The long-period variables
(LPVs) located on the Asymptotic Giant Branch (AGB)
represent an important stage of stellar evolution in
which some are progenitors of planetary nebula while
others are directly evolving to the white dwarf stage
(see the reviews by Habing 1990, 1996,
and Wood 1990).
They play a major part in galactic evolution through
enrichment of the interstellar medium in heavy elements
via mass loss.
Several investigators (e.g. Whitelock et al. 1991) have studied correlations between observed quantities such as the period and amplitude of light variation, asymmetry of the light-curve shape (rise time expressed as a fraction of the period), the IR excess of the star and its JHKL colours, or parameters derived from the IRAS (Infrared Astronomical Satellite) Low Resolution Spectrograph and Point Source Catalog. The period seems to be a particularly important characteristic of LPVs. Campbell (1925) first showed that a statistical relationship exists between the period and the shape of the light curve. The period is also correlated to the infrared excess due to circumstellar dust (De Gioia-Eastwood et al. 1981; Jura 1986), and to the expansion velocity (Ukita 1982; Sivagnanam et al. 1989). These relations could be connected to the link between the period and the estimated mass loss rate (Wood 1990). Whitelock et al. (1986, 1991) have shown that larger mass loss is correlated to longer period and larger amplitude. Furthermore, it has been mentioned in many works that LPVs with more asymmetric light curves lose mass more rapidly than those with symmetric ones (see the review by Jura & Kleinmann 1992a).
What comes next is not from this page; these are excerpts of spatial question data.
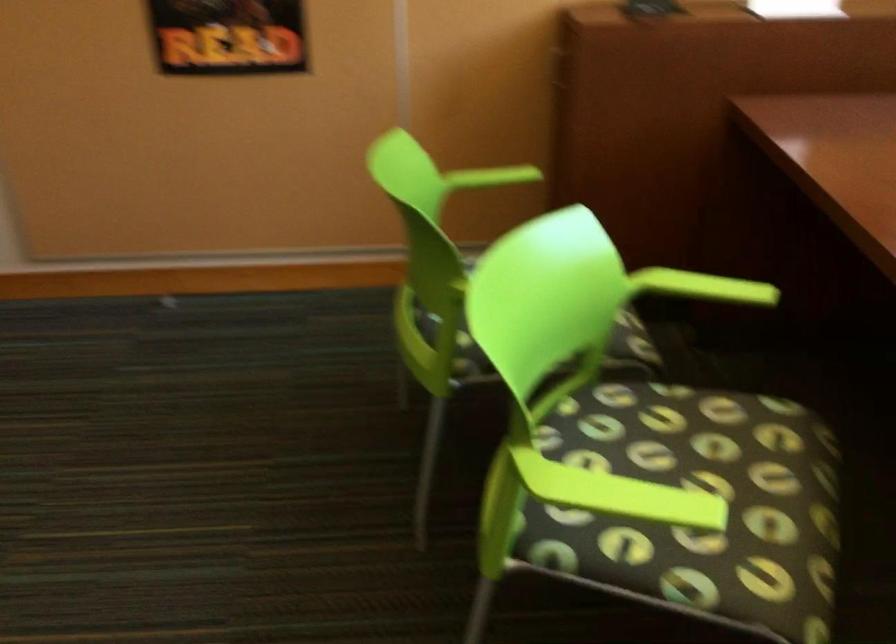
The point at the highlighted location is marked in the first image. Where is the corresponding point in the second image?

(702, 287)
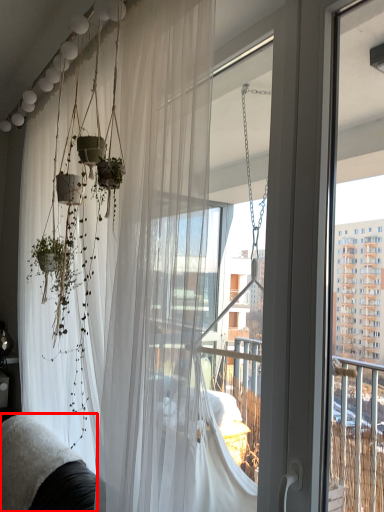
Question: From the image, what is the correct spatial relationship of couch (annotated by the red box) in relation to curtain?

Choices:
 (A) right
 (B) left

Answer: (B)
As established previously by Feast (1963), and confirmed by many recent works (for example, Feast 1989; Kerschbaum & Hron 1992; Jura & Kleinmann 1992a, 1992b; Jura et al. 1993; Luri et al. 1996), LPVs exhibit distinctive kinematic properties and thus belong to different stellar populations. The period of the star could be a discriminant parameter.
These relationships are still not exactly understood, but it is clear that the period, amplitude, and asymmetry of the light curves of LPVs seem to be closely connected to their pulsation properties and therefore to their evolution. Hence these parameters might be used to define an automatic classification and to identify homogeneous groups of LPVs.
These evolved AGB-stars include three spectral types: M, S, and C, depending on the abundance ratio C/O in their surface layers and on their spectroscopic characteristics. S-stars are probably intermediate objects. A similar dichotomy also exists in their circumstellar material; the silicate and SiC dust features are observed respectively in the oxygen-rich (M-type and possibly S-type) and carbon-rich Miras. This can explain why IRAS colors alone are not sufficient to identify C LPVs. To distinguish carbon- from oxygen-rich stars, Epchtein et al. (1987) propose to use the K- and L-band photometric fluxes.
The purpose of this paper is to study the mean light curve parameters of LPVs, to classify these stars according to these parameters, and to use this classification together with IRAS colors to discriminate between carbon- and oxygen-rich LPVs (Sect. 6).
After a brief description of the data in Sects. 2 and 3, we present in Sect. 4 some statistical results on mean parameters of light curves obtained from the AAVSO visual data over 75 years for a sample of 355 LPVs. In Sect. 5 we present an automatic classification of our LPV sample based on the characteristics of their mean light curve, examine properties of stars belonging to each cluster and the link with previous classifications. Finally, we examine how the IRAS colors and our classification enable us to recognize carbon-rich LPVs.